> Текст для работы:
········

Удивительна – и для меня до конца не объяснима – резкая реакция той части нашей публичной сферы, которую обычно относят к «прогрессивной», «либеральной», «интеллектуальной».

Я попробую коснуться двух мотивов этого сопротивления – с одного я начну, поскольку он касается именно нашей темы, жанра, а ко второму вернусь в дальнейшем. Этими двумя мотивами, вероятно, дело не исчерпывается, но о других я говорить не готова.

Итак, первое возражение нашей просвещенной публики –
жанровое: это не художественная литература, а журналистика. Так полагают многие критики и писатели.

Повторяется история, которая уже однажды случалась в русской литературе, но для большинства наших читателей, к сожалению, осталась неизвестной. Я имею в виду книгу Софии Федорченко «Народ на войне», вышедшую в 1917 году между двумя революциями1. Об этой великой книге, «книге злой судьбы», как назвала ее сама С.Федорченко, и ее удивительном авторе говорила здесь Sara Danius. Собрание фрагментарных реплик создает у Федорченко огромный хор: это многоголосый голос собирательного героя истории, воюющего на Первой мировой русского крестьянства. Звуковая и смысловая сумма, «гул», который остается у нас после чтения «Народа на войне», напоминает тот, с которым мы остаемся после чтения Алексиевич. Но это гул другого народа. Его больше нет. Его языка, его песен больше не знают.

Нужно заметить, что С.Федорченко «отсутствует» в своих книгах еще решительнее, чем Алексиевич. Мы не слышим ее голоса, как в записанных текстах не слышим голоса собирателя-фольклориста. Федорченко не сопровождает монологи своими комментариями, она не дает им своих названий.

Я не собираюсь сравнивать два эти хора, «вживания в тысячи», словами С.Федорченко. Заговорив о «Народе на войне», я хотела коснуться только одного момента: споров о художественности или нехудожественности (документальности) этой книги и двух последующих за ней («Народ и революция», «Гражданская война»). Они в точности те же, что дискуссии вокруг книг Светланы Алексиевич. При этом и то, и другое (и избыточная документальность, и «фальсификация», то есть сочинение высказываний за своих героев) могут стать обвинениями против автора. Сама С.Федорченко представила первое издание «Народа на войне» как полностью документальные записи сестры милосердия, которой она и была на фронте Первой Мировой. Многие приняли тогда это за чистую монету и читали книгу как собрание современного солдатского фольклора. Но в 1917 году в России были чуткие читатели. Художественное значение книги мгновенно было оценено. В ее документальности видели даже преимущество пред той литературой, которую теперь назвали бы fiction: Александр Блок противопоставлял С.Федорченко «усталой, несвежей и книжной литературе». Критики говорили о толстовском «таланте правды», находили в кратких репликах сжатые до последней плотности сюжеты классической русской прозы.

········

> Исходные данные:
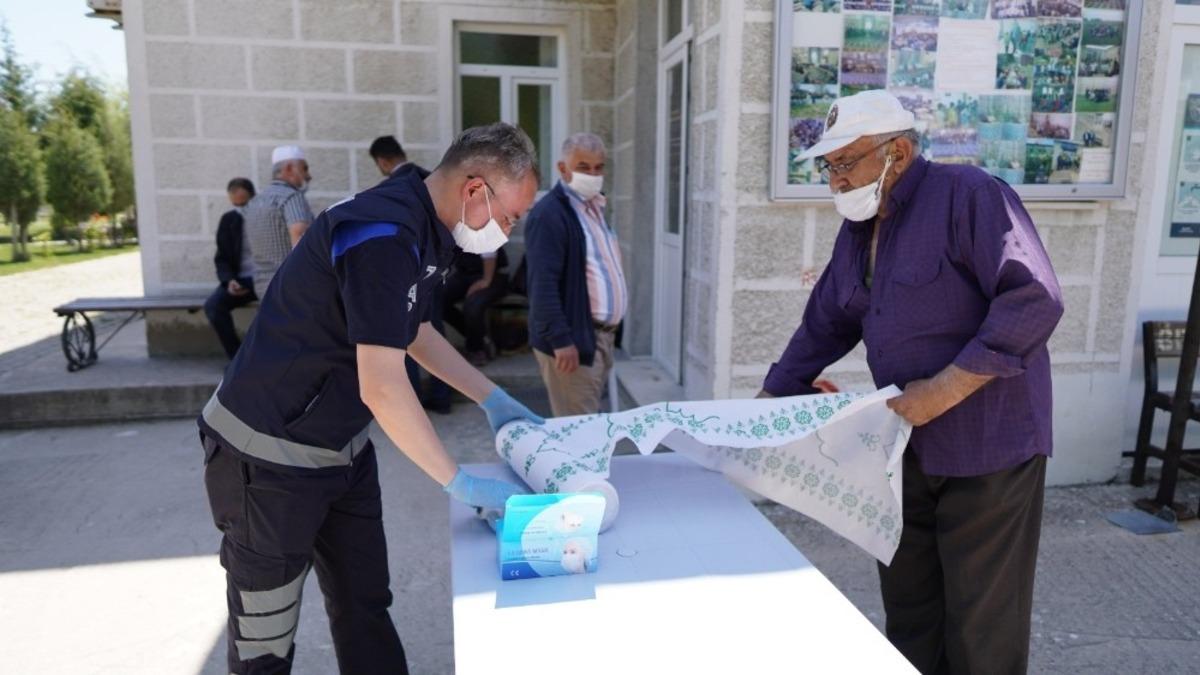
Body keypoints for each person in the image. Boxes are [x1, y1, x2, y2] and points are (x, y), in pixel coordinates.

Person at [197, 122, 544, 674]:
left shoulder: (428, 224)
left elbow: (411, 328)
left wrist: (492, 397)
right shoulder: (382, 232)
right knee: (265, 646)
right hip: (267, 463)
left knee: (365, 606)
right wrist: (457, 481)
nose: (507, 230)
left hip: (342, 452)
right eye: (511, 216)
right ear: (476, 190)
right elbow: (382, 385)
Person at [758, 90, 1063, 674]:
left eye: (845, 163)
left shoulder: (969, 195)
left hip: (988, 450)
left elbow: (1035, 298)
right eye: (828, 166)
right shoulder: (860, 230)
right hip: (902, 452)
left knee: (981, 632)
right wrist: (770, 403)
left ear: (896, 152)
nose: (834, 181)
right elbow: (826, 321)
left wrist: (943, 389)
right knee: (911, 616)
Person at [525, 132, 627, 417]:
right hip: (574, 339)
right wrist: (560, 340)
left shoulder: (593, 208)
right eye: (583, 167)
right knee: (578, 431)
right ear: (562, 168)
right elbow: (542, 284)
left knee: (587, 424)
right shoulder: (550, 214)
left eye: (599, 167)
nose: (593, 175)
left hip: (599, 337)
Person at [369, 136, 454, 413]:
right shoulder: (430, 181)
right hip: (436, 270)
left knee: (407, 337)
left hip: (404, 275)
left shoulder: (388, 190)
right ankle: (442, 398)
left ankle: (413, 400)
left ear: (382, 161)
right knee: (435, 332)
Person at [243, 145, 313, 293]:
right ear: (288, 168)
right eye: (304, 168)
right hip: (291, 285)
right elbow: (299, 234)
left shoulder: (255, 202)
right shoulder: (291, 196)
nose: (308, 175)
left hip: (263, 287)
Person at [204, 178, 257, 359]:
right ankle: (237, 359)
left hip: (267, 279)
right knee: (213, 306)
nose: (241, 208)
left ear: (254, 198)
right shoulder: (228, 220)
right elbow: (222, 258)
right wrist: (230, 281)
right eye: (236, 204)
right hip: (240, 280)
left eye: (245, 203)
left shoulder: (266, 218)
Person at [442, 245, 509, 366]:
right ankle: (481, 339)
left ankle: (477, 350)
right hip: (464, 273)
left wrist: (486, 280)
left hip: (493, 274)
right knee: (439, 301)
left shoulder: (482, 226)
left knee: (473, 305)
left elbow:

········

> Что нужно сделать:
A. Перечислите все названия книг Софии Федорченко, которые упоминаются в тексте.
B. В каком году, согласно тексту, вышла книга «Народ на войне»?
C. Напечатайте отрывок текста от слов "Я попробую коснуться" до слов "критики и писатели." включительно.

> Ответы по заданиям:
A. «Народ на войне», «Народ и революция», «Гражданская война».

B. В 1917 году, между двумя революциями.

C.
Я попробую коснуться двух мотивов этого сопротивления – с одного я начну, поскольку он касается именно нашей темы, жанра, а ко второму вернусь в дальнейшем. Этими двумя мотивами, вероятно, дело не исчерпывается, но о других я говорить не готова.

Итак, первое возражение нашей просвещенной публики –
жанровое: это не художественная литература, а журналистика. Так полагают многие критики и писатели.